Dito tudo isso, Assassin’s Creed Shadows é um título excepcional. Embora talvez o título se beneficiasse mais se focasse apenas em uma protagonista, já que grande parte dos seus elementos parecem muito mais voltados para o Stealth do que para o combate, ele funciona bem dentro do escopo que se propõe. Yasuke acaba ficando um pouco de lado, mas ainda assim contribui bastante para a narrativa como um todo, mesmo que, com a possibilidade de focar em um protagonista só durante grande parte do jogo, acaba sendo fácil deixá-lo um pouco de lado (ou vice-versa se preferir).

Assassin's Creed Shadows

Durante todo o processo de marketing e desenvolvimento do jogo, uma mensagem parecia bem clara, quase como uma declaração de objetivo, que era a intenção da Ubisoft de fazer de Assassin’s Creed Shadows o “Assassin’s Creed definitivo”. E, sinceramente, o jogo chega muito perto de fazer exatamente isso. De certa forma ele consegue, entregando uma experiência que traz muitos elementos excepcionais e que agradará a cada grupo de fãs dentro da fanbase do jogo, fazendo basicamente tudo muito bem.

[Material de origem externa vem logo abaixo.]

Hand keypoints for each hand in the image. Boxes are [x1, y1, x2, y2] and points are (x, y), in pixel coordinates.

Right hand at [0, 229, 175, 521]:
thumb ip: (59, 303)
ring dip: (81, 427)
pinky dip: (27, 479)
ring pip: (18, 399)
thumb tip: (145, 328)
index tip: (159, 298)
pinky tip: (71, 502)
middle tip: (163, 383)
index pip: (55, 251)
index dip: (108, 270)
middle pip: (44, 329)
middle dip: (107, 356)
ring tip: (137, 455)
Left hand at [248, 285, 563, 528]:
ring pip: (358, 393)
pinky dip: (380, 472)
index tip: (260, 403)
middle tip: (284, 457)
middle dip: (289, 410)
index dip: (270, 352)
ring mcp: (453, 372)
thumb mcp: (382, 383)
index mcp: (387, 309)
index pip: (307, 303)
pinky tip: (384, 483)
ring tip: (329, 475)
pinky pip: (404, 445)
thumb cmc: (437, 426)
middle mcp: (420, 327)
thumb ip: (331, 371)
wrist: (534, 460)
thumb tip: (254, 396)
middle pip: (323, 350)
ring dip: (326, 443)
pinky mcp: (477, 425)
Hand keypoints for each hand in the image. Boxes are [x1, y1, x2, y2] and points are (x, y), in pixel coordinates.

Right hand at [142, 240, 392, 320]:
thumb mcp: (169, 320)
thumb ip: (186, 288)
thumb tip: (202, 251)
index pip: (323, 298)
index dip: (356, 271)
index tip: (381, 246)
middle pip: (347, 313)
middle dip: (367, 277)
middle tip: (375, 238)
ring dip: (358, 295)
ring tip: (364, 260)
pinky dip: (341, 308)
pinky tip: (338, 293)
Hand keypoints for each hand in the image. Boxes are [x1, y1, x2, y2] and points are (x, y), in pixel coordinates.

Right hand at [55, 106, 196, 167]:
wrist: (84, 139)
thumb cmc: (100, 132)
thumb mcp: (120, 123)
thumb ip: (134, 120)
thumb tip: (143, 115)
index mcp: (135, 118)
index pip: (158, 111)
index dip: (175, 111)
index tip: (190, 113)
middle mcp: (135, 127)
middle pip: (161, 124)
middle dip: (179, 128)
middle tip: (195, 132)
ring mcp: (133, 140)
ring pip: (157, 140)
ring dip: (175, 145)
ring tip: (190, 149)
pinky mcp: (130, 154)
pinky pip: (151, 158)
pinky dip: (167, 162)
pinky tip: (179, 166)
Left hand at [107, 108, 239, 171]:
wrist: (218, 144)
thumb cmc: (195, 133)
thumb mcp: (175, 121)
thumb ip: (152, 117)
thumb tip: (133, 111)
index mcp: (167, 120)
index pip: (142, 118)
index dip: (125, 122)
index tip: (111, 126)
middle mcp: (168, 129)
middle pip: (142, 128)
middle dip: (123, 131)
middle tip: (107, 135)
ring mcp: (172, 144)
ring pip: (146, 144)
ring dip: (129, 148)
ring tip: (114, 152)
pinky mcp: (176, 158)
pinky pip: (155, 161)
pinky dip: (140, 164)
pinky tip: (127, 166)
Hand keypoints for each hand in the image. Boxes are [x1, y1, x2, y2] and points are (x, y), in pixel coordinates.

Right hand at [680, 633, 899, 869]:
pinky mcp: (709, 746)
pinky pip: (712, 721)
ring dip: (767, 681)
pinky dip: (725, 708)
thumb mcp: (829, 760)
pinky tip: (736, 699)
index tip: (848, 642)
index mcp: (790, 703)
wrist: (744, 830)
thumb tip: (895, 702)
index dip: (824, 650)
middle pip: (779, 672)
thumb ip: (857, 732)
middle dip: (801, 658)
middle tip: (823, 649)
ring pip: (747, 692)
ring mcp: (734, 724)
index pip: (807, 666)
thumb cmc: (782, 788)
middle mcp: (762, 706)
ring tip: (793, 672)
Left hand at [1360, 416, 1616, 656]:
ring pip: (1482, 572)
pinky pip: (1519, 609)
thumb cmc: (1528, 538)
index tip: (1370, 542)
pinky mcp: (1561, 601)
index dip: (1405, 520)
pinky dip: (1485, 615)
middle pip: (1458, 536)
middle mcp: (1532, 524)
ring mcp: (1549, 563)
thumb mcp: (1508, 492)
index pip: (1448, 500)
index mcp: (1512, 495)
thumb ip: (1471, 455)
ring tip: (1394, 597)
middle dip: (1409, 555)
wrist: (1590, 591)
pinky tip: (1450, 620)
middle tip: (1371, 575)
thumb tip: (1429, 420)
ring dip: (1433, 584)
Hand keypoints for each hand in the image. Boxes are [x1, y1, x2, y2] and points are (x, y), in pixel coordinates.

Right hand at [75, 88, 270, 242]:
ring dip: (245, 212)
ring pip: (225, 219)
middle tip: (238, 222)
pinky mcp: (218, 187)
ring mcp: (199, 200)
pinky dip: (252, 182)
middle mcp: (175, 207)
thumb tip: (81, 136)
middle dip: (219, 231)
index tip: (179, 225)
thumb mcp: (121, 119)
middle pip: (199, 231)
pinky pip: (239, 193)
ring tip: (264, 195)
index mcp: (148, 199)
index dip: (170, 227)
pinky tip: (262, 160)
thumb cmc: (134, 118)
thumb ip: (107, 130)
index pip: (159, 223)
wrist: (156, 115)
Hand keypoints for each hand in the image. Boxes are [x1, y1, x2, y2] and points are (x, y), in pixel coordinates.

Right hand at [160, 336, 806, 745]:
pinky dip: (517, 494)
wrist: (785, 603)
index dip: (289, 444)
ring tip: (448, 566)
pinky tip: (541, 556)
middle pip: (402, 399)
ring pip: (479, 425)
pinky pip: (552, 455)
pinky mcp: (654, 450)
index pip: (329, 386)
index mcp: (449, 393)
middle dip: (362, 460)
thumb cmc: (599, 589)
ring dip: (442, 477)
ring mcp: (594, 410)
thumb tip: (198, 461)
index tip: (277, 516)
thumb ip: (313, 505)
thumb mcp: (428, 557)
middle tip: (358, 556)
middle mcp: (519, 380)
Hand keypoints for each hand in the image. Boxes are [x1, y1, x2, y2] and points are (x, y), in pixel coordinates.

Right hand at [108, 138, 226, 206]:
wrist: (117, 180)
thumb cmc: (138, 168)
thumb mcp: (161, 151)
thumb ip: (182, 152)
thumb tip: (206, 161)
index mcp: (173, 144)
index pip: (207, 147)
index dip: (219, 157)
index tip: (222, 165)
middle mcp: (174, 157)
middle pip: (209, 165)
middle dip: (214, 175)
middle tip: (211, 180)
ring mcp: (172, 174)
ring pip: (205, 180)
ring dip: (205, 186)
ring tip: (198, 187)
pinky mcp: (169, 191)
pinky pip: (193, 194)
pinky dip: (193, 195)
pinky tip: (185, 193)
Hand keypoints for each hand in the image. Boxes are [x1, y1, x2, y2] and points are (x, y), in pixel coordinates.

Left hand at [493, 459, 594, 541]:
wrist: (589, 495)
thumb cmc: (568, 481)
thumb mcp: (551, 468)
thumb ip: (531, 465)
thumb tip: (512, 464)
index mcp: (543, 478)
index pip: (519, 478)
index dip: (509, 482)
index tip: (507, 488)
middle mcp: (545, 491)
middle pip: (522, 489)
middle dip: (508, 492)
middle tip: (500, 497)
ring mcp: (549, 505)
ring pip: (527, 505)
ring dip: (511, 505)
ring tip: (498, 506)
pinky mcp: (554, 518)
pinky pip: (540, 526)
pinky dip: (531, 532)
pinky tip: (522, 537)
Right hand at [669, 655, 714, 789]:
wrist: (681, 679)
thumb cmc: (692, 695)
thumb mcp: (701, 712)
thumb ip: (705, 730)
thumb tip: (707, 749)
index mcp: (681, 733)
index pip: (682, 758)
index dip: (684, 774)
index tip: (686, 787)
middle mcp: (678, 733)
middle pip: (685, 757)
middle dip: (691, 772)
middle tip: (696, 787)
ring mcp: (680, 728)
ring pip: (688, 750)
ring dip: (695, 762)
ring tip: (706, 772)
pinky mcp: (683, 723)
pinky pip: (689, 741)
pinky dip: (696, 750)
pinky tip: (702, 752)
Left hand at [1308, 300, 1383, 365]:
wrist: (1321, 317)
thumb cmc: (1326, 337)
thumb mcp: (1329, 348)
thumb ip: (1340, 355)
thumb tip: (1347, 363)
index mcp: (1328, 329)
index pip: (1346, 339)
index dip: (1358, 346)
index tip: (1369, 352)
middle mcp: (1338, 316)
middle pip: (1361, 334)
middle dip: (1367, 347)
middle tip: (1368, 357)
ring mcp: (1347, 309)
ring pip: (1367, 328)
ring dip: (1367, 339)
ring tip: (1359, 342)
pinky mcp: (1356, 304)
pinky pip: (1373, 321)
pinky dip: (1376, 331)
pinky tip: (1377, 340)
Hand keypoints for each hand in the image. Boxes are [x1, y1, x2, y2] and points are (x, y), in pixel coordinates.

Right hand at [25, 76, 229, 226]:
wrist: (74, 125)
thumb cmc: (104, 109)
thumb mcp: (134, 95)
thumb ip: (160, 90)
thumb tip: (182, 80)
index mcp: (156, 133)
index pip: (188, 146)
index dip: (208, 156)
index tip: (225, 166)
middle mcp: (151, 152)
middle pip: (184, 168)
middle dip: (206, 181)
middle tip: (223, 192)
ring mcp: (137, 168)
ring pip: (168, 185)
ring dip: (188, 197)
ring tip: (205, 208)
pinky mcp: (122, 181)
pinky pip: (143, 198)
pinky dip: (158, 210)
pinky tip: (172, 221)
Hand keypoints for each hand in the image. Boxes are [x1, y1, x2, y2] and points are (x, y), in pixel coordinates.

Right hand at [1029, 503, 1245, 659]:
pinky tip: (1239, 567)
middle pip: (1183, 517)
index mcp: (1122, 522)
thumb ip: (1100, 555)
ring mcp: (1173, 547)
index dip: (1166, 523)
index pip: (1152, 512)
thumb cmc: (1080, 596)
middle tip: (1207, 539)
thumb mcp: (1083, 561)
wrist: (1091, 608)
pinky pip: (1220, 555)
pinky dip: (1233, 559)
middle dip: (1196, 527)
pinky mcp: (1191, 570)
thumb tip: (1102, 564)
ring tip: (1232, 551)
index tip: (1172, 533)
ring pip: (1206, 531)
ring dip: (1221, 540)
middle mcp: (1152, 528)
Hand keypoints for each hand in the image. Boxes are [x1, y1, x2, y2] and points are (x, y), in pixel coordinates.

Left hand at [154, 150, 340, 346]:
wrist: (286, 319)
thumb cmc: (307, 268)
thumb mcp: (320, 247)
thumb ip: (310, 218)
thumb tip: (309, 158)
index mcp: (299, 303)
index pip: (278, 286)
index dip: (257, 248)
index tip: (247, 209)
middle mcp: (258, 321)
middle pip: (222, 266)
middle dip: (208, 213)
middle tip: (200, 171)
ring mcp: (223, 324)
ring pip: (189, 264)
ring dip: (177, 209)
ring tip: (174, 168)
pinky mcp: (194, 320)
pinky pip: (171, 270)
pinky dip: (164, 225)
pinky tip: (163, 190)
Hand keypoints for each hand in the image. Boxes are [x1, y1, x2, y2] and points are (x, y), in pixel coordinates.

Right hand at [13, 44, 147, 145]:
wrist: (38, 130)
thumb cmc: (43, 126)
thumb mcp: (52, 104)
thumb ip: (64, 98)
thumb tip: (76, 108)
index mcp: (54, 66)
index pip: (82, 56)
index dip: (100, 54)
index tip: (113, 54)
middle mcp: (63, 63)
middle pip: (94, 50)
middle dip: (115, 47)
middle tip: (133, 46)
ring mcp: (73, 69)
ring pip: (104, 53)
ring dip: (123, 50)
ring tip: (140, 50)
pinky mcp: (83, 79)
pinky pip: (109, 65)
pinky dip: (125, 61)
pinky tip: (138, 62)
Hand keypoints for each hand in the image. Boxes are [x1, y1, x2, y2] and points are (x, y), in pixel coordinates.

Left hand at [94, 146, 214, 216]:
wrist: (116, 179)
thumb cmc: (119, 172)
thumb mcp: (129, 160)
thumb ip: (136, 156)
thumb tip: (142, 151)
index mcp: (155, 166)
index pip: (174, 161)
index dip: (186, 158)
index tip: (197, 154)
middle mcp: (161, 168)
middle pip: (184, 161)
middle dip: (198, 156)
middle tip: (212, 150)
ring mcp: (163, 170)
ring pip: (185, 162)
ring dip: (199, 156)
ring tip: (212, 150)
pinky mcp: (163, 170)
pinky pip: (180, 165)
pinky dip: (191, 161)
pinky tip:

Os poucos elementos em que o jogo tropeça, como o fato da narrativa ser tão voltada pra Naoe, mas sentir a necessidade de encaixar Yasuke aqui para ter um protagonista masculino, ainda assim não o impedem de ser um jogo do mais alto escalão da série. O próprio problema com o Yasuke, por mais que ele se estabeleça como parte importante da história e, bem, jogar com um samurai sempre seja bem-vindo, é mais por parecer algo forçado na narrativa por medo dos jogadores não aceitarem uma protagonista feminina (um problema recorrente na franquia já há alguns títulos) do que pelo Yasuke em si, que tem um arco narrativo bem interessante e bem legal que se conecta bem com os acontecimentos aqui e a própria lore da franquia.

Enfim, Assassin’s Creed Shadows é um título excepcional e que merece todos os elogios destilados a ele aqui. Seja você um fã de longa data que vem acompanhando a jornada da série desde 2007 ou um novato interessado em explorar o Japão, o jogo traz tanta coisa que irá te agradar, tantos elementos distintos e funcionais de gameplay e uma história tão envolvente e agradável que só nos resta dizer que, no fim das contas, ele fez jus ao hype.

Jogo analisado no PS5 com código fornecido pela Ubisoft.

Veredito

Ancorado na força de Naoe como protagonista e o foco renovado em seu gameplay de stealth, Assassin’s Creed Shadows é mais um retumbante acerto da franquia. Seu único tropeço fica por não conseguir colocar Yasuke no mesmo patamar que sua companheira, algo menor quando tantos outros elementos o tornam obrigatório para interessados na série ou na ambientação.